Indoor air quality (IAQ) concerns revolving around COVID-19 have been heightened with a report out of China which may have identified a link between HVAC systems and the spread of coronavirus. That study appears to be refuted, however by a more thorough analysis of the original study.
Unfortunately, there are not many laboratory studies on the impact of HVAC systems and spread of the virus because the government has not permitted outside testing of the virus.
Therefore, companies and organizations are making estimates with what they know from other viruses.
So, of course, the answer is, “maybe.”
What should I do?
Quality indoor air has been shown to improve productivity and reduce employee absenteeism. Therefore, regardless of COVID-19, it would be prudent to improve the air quality in your facility.
First, ensure that your systems have been properly serviced for the type of equipment you have. Though this seems obvious, HVAC systems are notoriously given short shrift when it comes to proactive maintenance.
I already do that.
Next, look at increasing natural ventilation. This can be a combination of opening windows, increasing mechanical ventilation rates, and enabling economizers more often.
Periodic flushing can be considered for the two hours prior to occupancy and the two hours after occupancy.
What about filters?
Better filtration can involve upgrading filters to a higher MERV rating. You cannot just install a higher MERV filter and walk away. An analysis needs to be made of the system to see if the increased pressure drop will have a negative impact. Impacts may include more frequent need to replace filters, leakage around the filter, and diminished amount of air supplied into the environment.
There has been much talk about UV-C lights within duct systems as a means to deactivate the virus. The details of the system are very important (e.g., design of fixtures, lamp type, lamp placement, airflow amount and mixing, etc.).
Moving forward on any of these measures will increase operating expenses.
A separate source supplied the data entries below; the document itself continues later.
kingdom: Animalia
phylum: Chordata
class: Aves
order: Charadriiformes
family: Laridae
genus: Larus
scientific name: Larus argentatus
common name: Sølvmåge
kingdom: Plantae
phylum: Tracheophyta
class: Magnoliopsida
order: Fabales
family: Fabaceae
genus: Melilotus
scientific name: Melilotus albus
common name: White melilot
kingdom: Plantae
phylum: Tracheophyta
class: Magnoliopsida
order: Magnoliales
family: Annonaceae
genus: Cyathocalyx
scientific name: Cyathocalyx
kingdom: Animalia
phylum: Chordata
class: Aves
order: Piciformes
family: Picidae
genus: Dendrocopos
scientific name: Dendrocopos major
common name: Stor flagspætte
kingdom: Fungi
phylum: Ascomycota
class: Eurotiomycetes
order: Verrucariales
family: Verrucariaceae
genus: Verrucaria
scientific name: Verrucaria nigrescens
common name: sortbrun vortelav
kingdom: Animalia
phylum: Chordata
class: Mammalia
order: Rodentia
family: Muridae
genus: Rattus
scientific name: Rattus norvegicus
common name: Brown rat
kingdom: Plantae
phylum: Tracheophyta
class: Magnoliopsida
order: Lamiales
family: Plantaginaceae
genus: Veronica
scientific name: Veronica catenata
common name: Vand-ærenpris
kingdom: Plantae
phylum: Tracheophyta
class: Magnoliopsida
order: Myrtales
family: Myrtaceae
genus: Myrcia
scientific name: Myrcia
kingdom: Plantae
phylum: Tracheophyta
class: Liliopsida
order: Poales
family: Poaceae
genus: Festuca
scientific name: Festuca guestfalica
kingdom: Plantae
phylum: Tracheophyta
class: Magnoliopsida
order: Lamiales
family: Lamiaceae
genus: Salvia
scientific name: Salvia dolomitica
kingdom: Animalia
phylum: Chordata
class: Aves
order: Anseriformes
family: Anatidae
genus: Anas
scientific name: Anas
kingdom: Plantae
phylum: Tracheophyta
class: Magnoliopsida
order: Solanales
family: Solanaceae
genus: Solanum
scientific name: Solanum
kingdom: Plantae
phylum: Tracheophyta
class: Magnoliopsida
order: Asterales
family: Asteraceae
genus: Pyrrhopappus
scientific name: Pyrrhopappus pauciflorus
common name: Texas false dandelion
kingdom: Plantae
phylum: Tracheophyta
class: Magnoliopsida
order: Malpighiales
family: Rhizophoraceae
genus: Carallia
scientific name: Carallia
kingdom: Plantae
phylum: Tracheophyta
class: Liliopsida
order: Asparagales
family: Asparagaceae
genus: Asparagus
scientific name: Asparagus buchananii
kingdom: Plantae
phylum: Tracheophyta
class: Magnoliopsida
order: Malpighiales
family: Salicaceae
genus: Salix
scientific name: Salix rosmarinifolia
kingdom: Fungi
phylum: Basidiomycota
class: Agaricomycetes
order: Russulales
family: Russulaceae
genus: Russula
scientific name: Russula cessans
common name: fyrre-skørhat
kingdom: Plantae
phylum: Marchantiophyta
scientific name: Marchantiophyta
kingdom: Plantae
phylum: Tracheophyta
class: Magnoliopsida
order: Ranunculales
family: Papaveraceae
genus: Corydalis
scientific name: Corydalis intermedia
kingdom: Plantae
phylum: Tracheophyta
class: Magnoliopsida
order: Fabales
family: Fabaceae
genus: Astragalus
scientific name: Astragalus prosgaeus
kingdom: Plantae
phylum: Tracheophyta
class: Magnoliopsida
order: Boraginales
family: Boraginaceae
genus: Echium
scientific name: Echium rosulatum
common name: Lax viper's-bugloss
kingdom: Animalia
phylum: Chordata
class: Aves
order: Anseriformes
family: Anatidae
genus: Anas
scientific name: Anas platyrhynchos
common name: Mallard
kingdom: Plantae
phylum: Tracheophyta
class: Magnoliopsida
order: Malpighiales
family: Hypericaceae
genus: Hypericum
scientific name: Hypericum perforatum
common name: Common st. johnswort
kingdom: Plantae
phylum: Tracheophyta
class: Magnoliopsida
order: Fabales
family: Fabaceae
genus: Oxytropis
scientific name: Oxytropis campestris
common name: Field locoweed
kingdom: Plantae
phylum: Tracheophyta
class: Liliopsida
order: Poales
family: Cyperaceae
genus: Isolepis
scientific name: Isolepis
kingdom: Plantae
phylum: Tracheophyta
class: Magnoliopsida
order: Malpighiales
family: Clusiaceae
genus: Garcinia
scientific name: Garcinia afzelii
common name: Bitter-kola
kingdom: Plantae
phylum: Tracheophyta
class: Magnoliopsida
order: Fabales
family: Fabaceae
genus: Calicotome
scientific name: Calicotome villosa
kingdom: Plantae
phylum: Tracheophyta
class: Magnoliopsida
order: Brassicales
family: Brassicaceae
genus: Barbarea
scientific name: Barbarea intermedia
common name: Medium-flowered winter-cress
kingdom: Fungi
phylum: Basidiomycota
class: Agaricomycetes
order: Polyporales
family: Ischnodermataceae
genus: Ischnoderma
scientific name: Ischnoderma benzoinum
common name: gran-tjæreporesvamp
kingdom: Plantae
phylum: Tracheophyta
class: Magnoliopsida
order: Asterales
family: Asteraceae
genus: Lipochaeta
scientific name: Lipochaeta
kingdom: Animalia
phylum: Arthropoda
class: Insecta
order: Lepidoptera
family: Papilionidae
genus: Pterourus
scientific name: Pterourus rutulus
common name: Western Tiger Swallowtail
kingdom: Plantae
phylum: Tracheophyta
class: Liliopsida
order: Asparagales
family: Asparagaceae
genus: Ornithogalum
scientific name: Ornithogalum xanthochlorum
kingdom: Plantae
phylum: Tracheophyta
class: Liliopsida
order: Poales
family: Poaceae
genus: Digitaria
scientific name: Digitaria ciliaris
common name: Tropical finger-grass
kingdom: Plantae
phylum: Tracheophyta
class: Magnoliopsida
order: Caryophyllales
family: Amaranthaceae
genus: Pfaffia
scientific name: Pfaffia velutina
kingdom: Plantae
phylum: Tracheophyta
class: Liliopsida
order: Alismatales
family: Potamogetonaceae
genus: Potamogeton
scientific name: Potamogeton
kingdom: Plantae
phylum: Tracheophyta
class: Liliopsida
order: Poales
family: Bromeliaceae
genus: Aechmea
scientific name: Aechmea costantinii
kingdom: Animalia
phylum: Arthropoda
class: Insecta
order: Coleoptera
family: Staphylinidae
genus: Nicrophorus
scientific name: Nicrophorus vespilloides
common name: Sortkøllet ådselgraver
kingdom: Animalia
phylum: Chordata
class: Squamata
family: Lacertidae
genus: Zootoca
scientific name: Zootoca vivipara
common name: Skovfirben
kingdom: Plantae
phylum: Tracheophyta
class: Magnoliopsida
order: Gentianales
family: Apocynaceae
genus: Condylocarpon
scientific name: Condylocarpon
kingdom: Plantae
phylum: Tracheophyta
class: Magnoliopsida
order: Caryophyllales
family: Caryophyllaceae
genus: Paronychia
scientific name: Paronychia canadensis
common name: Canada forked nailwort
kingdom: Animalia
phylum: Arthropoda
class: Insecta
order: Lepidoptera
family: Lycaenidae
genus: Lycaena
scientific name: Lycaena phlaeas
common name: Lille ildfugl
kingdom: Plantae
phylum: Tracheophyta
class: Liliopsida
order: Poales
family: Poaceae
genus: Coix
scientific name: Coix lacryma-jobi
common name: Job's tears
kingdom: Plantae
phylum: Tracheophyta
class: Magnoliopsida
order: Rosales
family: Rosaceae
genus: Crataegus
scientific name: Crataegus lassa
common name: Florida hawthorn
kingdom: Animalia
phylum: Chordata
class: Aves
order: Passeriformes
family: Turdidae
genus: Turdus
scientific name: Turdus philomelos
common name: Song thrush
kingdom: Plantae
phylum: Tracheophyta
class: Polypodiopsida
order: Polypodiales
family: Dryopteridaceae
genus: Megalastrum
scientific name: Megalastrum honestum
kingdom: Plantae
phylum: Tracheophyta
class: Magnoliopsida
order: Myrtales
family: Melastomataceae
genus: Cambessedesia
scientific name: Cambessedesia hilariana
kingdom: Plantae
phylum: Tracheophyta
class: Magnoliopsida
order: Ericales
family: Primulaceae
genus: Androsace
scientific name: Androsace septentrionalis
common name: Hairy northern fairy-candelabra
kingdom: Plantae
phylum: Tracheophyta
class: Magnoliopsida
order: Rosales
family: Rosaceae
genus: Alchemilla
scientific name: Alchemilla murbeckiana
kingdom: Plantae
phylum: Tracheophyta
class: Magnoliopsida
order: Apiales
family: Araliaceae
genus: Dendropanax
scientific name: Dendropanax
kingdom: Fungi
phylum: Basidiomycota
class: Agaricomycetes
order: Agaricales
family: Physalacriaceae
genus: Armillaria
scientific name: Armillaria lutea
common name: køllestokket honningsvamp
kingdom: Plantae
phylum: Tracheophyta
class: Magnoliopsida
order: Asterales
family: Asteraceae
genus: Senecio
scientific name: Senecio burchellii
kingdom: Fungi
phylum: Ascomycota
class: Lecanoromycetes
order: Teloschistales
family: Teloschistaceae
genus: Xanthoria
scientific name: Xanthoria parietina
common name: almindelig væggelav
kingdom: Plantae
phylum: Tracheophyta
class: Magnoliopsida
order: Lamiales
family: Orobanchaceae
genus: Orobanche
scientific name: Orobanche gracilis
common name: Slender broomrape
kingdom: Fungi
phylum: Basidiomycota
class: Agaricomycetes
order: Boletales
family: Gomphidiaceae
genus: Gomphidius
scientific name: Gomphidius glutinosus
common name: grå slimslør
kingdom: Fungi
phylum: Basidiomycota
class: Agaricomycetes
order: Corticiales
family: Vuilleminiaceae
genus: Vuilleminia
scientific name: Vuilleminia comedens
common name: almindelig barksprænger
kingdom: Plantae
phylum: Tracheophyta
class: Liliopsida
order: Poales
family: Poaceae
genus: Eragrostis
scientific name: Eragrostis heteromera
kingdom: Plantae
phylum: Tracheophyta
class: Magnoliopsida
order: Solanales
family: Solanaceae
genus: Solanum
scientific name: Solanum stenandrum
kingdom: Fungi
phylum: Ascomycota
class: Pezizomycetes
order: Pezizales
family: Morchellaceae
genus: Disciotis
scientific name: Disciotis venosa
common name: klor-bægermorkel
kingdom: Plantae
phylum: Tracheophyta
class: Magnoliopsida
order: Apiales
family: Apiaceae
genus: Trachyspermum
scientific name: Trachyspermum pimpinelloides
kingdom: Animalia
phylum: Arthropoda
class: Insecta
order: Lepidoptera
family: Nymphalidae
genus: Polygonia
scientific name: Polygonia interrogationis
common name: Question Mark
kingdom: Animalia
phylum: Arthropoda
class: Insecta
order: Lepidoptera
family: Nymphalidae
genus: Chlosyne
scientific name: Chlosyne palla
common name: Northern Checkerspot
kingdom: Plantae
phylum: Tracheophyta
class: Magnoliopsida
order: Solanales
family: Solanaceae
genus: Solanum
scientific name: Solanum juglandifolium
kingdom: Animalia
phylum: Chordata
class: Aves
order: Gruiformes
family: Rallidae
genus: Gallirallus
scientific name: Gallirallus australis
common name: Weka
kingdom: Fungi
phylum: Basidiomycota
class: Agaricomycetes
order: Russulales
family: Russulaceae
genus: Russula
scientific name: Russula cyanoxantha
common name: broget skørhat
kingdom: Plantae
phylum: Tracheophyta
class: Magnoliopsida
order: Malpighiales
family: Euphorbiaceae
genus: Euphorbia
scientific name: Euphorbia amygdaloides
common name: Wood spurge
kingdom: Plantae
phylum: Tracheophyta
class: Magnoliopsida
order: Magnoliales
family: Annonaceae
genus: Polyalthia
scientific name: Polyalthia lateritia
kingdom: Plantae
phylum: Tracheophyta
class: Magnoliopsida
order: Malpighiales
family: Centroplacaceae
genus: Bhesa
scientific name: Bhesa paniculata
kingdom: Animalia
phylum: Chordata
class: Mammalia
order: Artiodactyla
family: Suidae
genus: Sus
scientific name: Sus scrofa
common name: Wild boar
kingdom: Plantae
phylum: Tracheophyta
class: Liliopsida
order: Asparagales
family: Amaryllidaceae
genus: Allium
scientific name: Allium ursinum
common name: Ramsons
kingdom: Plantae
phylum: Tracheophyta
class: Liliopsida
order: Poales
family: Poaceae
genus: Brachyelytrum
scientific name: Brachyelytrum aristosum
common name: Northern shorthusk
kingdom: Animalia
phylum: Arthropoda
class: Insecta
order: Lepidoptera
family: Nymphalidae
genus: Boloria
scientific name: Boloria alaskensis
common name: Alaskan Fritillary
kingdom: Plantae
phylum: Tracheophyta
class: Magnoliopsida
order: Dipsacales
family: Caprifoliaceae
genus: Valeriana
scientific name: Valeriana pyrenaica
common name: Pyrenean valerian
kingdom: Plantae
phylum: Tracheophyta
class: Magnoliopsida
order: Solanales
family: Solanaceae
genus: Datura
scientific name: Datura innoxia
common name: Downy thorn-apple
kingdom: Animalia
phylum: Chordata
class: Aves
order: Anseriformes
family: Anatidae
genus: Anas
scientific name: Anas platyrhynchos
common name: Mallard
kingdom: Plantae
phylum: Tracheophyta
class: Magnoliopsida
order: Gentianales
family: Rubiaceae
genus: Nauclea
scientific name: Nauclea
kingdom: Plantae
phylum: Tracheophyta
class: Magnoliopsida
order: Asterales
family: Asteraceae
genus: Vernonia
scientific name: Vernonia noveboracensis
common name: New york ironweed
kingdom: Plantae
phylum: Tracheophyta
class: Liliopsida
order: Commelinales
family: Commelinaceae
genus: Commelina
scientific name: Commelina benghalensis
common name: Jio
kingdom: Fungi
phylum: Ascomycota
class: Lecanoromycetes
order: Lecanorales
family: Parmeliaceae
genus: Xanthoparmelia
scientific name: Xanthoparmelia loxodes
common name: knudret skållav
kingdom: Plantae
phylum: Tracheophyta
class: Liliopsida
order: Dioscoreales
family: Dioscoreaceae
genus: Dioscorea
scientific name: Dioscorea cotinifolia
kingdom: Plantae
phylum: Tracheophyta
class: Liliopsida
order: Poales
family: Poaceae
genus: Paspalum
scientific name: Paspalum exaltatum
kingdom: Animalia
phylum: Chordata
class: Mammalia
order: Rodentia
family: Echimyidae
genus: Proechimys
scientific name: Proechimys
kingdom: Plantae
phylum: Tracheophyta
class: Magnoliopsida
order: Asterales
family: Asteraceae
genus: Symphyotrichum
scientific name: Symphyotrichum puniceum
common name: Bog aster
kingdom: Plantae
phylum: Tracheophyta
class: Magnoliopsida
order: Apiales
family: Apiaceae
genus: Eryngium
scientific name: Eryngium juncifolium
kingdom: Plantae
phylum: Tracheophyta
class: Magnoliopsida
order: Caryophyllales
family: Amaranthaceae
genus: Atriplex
Increasing ventilation will result in more continuous running of air conditioning systems during the cooling season and thus higher electricity usage. It may also reduce motor life.
Employee productivity may be negatively impacted as a result in increased humidity. Not to mention mold development if humidity levels are allowed to rise beyond 60% RH.
Additional investment in upgraded filters and installation of UV-C lights will be additional expenses, as will maintaining the UV-C systems.
Because of the inability for commercial testing of the virus, all recommendations are based on best guesses for the immediacy of minimizing exposure. They have not been assessed for efficacy or for cost effectiveness. These are essentially emergency measures that are thought to best facilitate return-to-occupancy.